Cells differentiate into discrete types to either hedge their bets regarding future environmental fluctuations or to have division of labor and take advantage of two distinct strategies that can cooperate with each other, he said.
Adams’ name will appear as an author on a peer-reviewed journal article about the research in the coming months.
Marx, who has worked closely in the lab with Adams since his first year at U of I, calls him a remarkable student.
“He has been fantastic,” Marx said. “He analyzed all the data he generated, made the figures and wrote the paper.

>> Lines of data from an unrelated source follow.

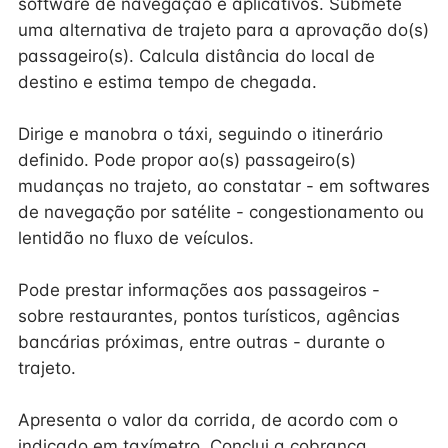
software de navegação e aplicativos. Submete
uma alternativa de trajeto para a aprovação do(s)
passageiro(s). Calcula distância do local de
destino e estima tempo de chegada.
Dirige e manobra o táxi, seguindo o itinerário
definido. Pode propor ao(s) passageiro(s)
mudanças no trajeto, ao constatar - em softwares
de navegação por satélite - congestionamento ou
lentidão no fluxo de veículos.
Pode prestar informações aos passageiros -
sobre restaurantes, pontos turísticos, agências
bancárias próximas, entre outras - durante o
trajeto.
Apresenta o valor da corrida, de acordo com o
indicado em taxímetro. Conclui a cobrança,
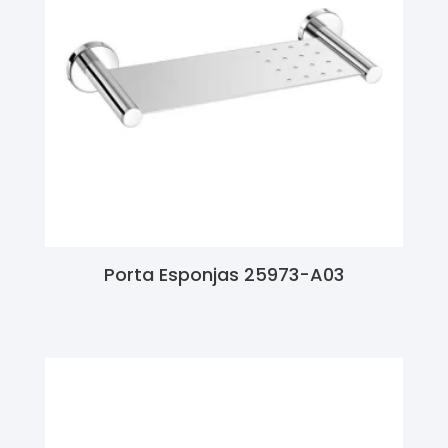
Porta Esponjas 25973-A03
Ler Mais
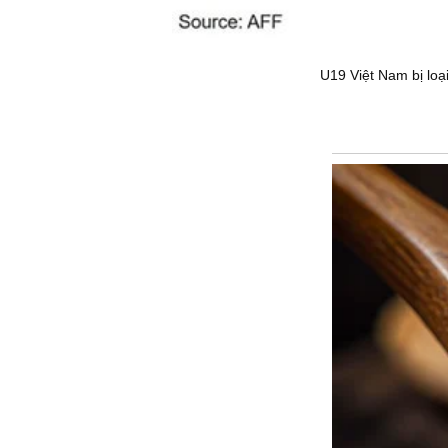
U19 Việt Nam bị loạ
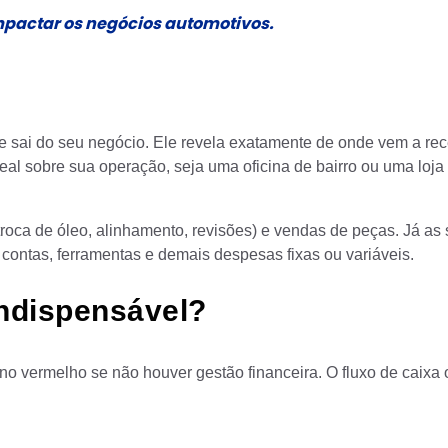
impactar os negócios automotivos.
a e sai do seu negócio. Ele revela exatamente de onde vem a rec
 real sobre sua operação, seja uma oficina de bairro ou uma loj
(troca de óleo, alinhamento, revisões) e vendas de peças. Já as
contas, ferramentas e demais despesas fixas ou variáveis.
indispensável?
 vermelho se não houver gestão financeira. O fluxo de caixa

Being the lead author as an undergraduate is incredible.”
Research is important to me.
Keaton Adams
Senior in biochemistry
His success at participating as a high school student in the national Science Bowl, earning an associate’s degree while still at Hillcrest and securing an internship at the Idaho National Laboratory in Idaho Falls caught the attention of U of I recruiters who offered Adams a generous scholarship.
Securing the scholarship weighed heavily in his decision to attend U of I, Adams said.
After taking a campus tour with his dad, he knew he had found the right place.
“I didn’t realize how much I would love it here,” he said. “But when I got here and started going to classes and meeting professors and fellow students, I realized I had made an exceptionally good decision.”
Adams has already accepted an offer to enroll in a doctoral program at Massachusetts Institute of Technology, a top tier science research school in Cambridge, Massachusetts.
“Research is important to me,” he said. “It keeps the world moving forward, and I would like to continue doing that.”